- [Problem description]: Format the lines of the entries below, from the line containing "Kinderschmuck" through the end of the entries (both ends included), as a JSON list of strings with one string per line. Omit blank lines and leave the pictures out.

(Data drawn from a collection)
______________________________

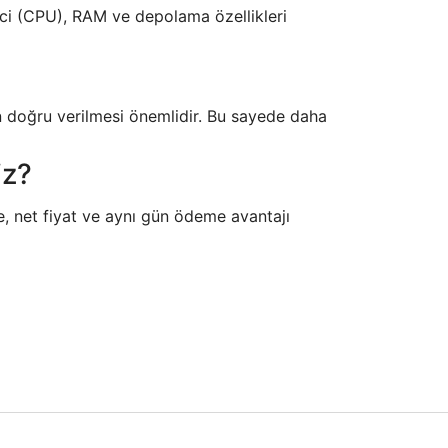
emci (CPU), RAM ve depolama özellikleri
in doğru verilmesi önemlidir. Bu sayede daha
iz?
, net fiyat ve aynı gün ödeme avantajı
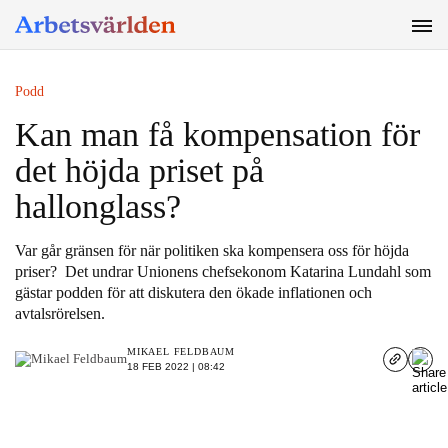
SÖK
Podd
Kan man få kompensation för
det höjda priset på
hallonglass?
Var går gränsen för när politiken ska kompensera oss för höjda
priser? Det undrar Unionens chefsekonom Katarina Lundahl som
gästar podden för att diskutera den ökade inflationen och
avtalsrörelsen.
MIKAEL FELDBAUM
18 FEB 2022 | 08:42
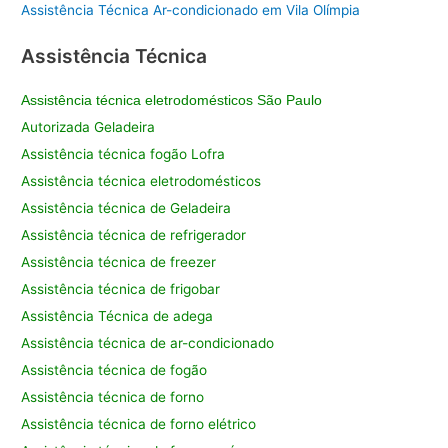
Assistência Técnica Ar-condicionado em Vila Olímpia
Assistência Técnica
Assistência técnica eletrodomésticos São Paulo
Autorizada Geladeira
Assistência técnica fogão Lofra
Assistência técnica eletrodomésticos
Assistência técnica de Geladeira
Assistência técnica de refrigerador
Assistência técnica de freezer
Assistência técnica de frigobar
Assistência Técnica de adega
Assistência técnica de ar-condicionado
Assistência técnica de fogão
Assistência técnica de forno
Assistência técnica de forno elétrico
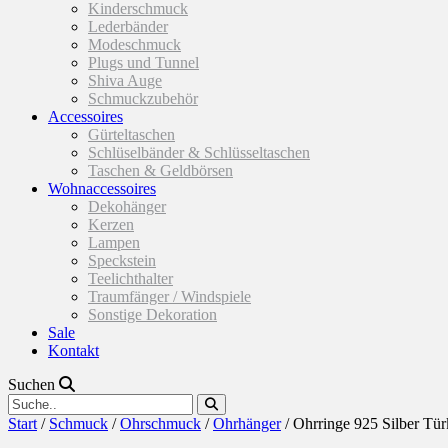
Kinderschmuck
Lederbänder
Modeschmuck
Plugs und Tunnel
Shiva Auge
Schmuckzubehör
Accessoires
Gürteltaschen
Schlüselbänder & Schlüsseltaschen
Taschen & Geldbörsen
Wohnaccessoires
Dekohänger
Kerzen
Lampen
Speckstein
Teelichthalter
Traumfänger / Windspiele
Sonstige Dekoration
Sale
Kontakt
Suchen
Start
/
Schmuck
/
Ohrschmuck
/
Ohrhänger
/ Ohrringe 925 Silber Tür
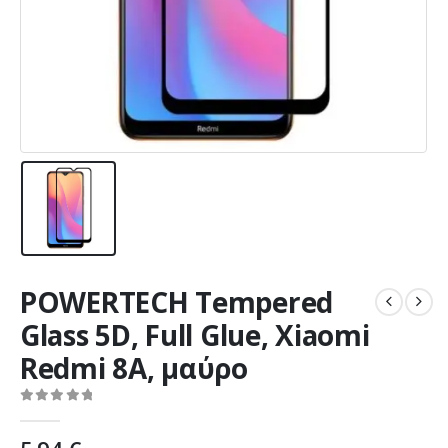
POWERTECH Tempered
Glass 5D, Full Glue, Xiaomi
Redmi 8A, μαύρο
0
out of 5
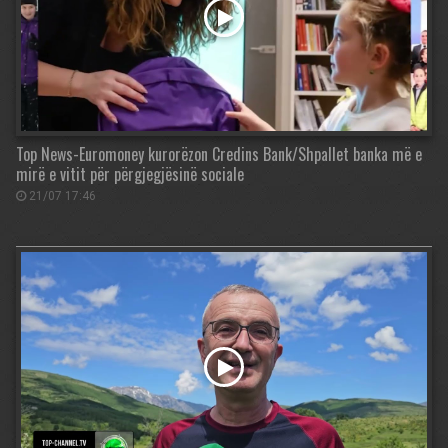
Top News-Euromoney kurorëzon Credins Bank/Shpallet banka më e
mirë e vitit për përgjegjësinë sociale
21/07 17:46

______________________________

- [Answer below]:
[
  "Kinderschmuck",
  "Lederbänder",
  "Modeschmuck",
  "Plugs und Tunnel",
  "Shiva Auge",
  "Schmuckzubehör",
  "Accessoires",
  "Gürteltaschen",
  "Schlüselbänder & Schlüsseltaschen",
  "Taschen & Geldbörsen",
  "Wohnaccessoires",
  "Dekohänger",
  "Kerzen",
  "Lampen",
  "Speckstein",
  "Teelichthalter",
  "Traumfänger / Windspiele",
  "Sonstige Dekoration",
  "Sale",
  "Kontakt",
  "Suchen",
  "Start",
  "/",
  "Schmuck",
  "/",
  "Ohrschmuck",
  "/",
  "Ohrhänger",
  "/ Ohrringe 925 Silber Tür",
  "POWERTECH Tempered",
  "Glass 5D, Full Glue, Xiaomi",
  "Redmi 8A, μαύρο",
  "0",
  "out of 5",
  "Top News-Euromoney kurorëzon Credins Bank/Shpallet banka më e",
  "mirë e vitit për përgjegjësinë sociale",
  "21/07 17:46"
]